Sommes-nous de ces jeunes gens avisés ou de ceux qui manquent de prévision ? Sommes-nous de ceux qui cherchent ou de ceux qui restent oisifs ? Peut-être les deux en même temps ? Je ne peux pas répondre à cette question, c’est à vous de méditer sur celle-ci. Dans mon cas, je reconnais bien mon ambivalence entre les deux postures. Je cherche, mais me fatigue rapidement. Et pourtant, je reprends courage. Mon cœur vit un soubresaut lorsque je sens la venue de la personnes bien-aimée. Il rappel dès lors que l’amour est exigeant. Oui, la relation qui nous unit est un arbre fruitier qui exige bien des soins et beaucoup d’efforts. C’est un travail de longue haleine. Cet arbre-là ne pousse pas dans l’habitude. Il nous faut tailler les branches et les feuilles, parfois le priver d’eau pour mieux ensuite le désaltérer et stimuler sa croissance. Trop l’abreuver le gâterait, trop le mortifier le ferait sécher. Nous perdrions alors tous les fruits jusqu’à la prochaine saison.
En fin de compte, si nous nous désintéressons, si nous manquons constamment de l’huile, si nous perdons de vue notre histoire sainte avec ce Dieu qui nous accompagna dans sa présence-absence, je peux comprendre que l’époux puisse nous renvoyer notre désintérêt. Celui-ci viendra un jour et pourrait nous paraître tout simplement sous la forme d’un pur inconnu. En effet, Jésus n’a-t-il pas dit « J’avais soif et vous m’avez donné à boire » dans un autre passage de l’Évangile ou encore « À chaque fois que vous avez fait cela à mes frères et sœurs, vous l’avez fait à moi » ? Plutôt que de lire cette parole brutale qu’est « Amen, je vous le dis : je ne vous connais pas », peut-être pourrions-nous plutôt le recevoir comme « Amen, je vous le dis : nous ne nous reconnaissons pas. » Dieu ne s’impose pas dans nos vies ; il ne commet pas de viol spirituel contre ceux qui passent à côté. Chercher avec une lampe ou passer à côté nous revient.

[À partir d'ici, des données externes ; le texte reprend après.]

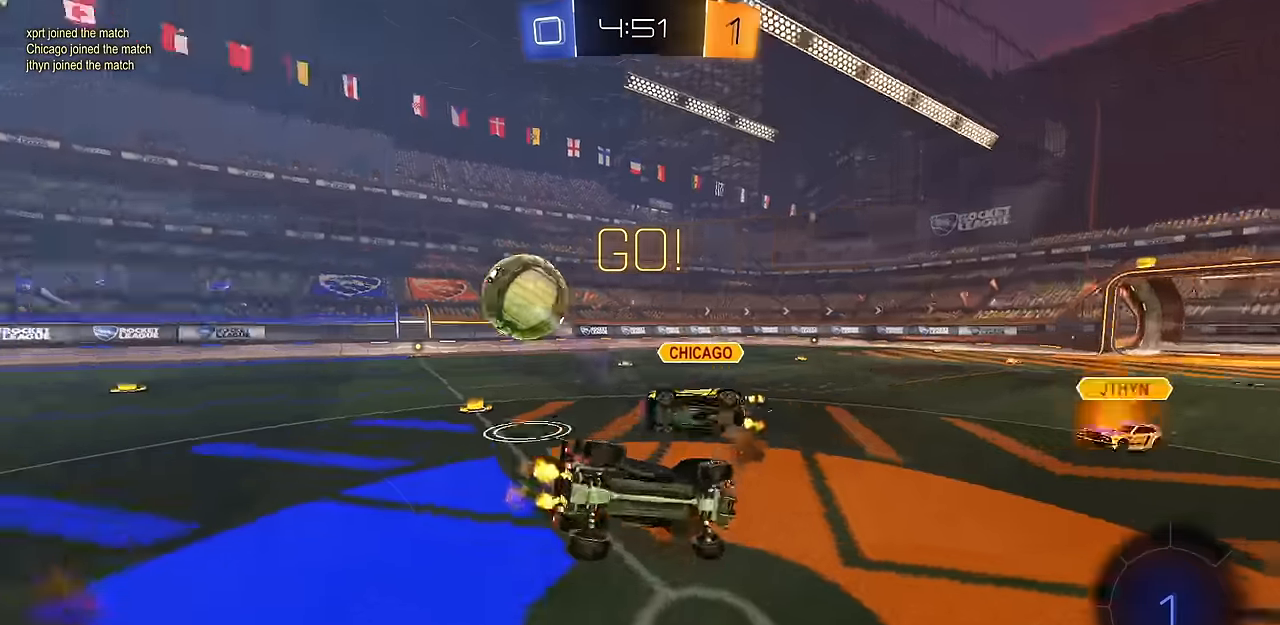
{"buttons": ["L1"], "left_stick": "down", "right_stick": "center", "events": [[134, "left_stick", "down"], [150, "L1", "down"]]}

Vous voyez, c’est à nous à faire sens dans notre relation, à chercher qui nous sommes et qui est l’époux pour nous. Il y a plus de questions que de réponses dans cette parabole, je l’avoue, mais c’est peut-être là une bonne nouvelle : nous n’avons jamais terminé de chercher l’identité de l’époux, une lampe à la main, avec à l’esprit l’huile du souvenir de la grâce de Dieu. Nous chantons, nous nous souvenons.
La parabole paraît peut-être dure à première lecture, mais elle nous invite à faire un choix dans nos vies. Soit nous pouvons être sages et rechercher la Vérité et la présence de l’époux, soit nous pouvons rester dans l’insouciance et nous désengager. Nous pouvons nous rappeler de la présence de Dieu dans nos vies ou nous laisser-aller à l’oubli.
Jésus dit ce matin : le royaume de Dieu est semblable à dix jeunes personnes en âge de se marier… Frères et sœurs, il me semble que cette parabole nous invite à reconnaître que nous incarnons tous et toutes cette recherche de l’époux ou de l’épouse. Elle nous encourage à entreprendre et persévérer dans une quête à la fois personnelle et communautaire qui engage notre devenir. Continuons à chercher, à errer s’il le faut, à mettre de l’huile dans nos lampes, à célébrer la vie, à pleurer nos peines. Chacun et chacune, veillons et prions ensemble. Uni, par notre amour de Dieu.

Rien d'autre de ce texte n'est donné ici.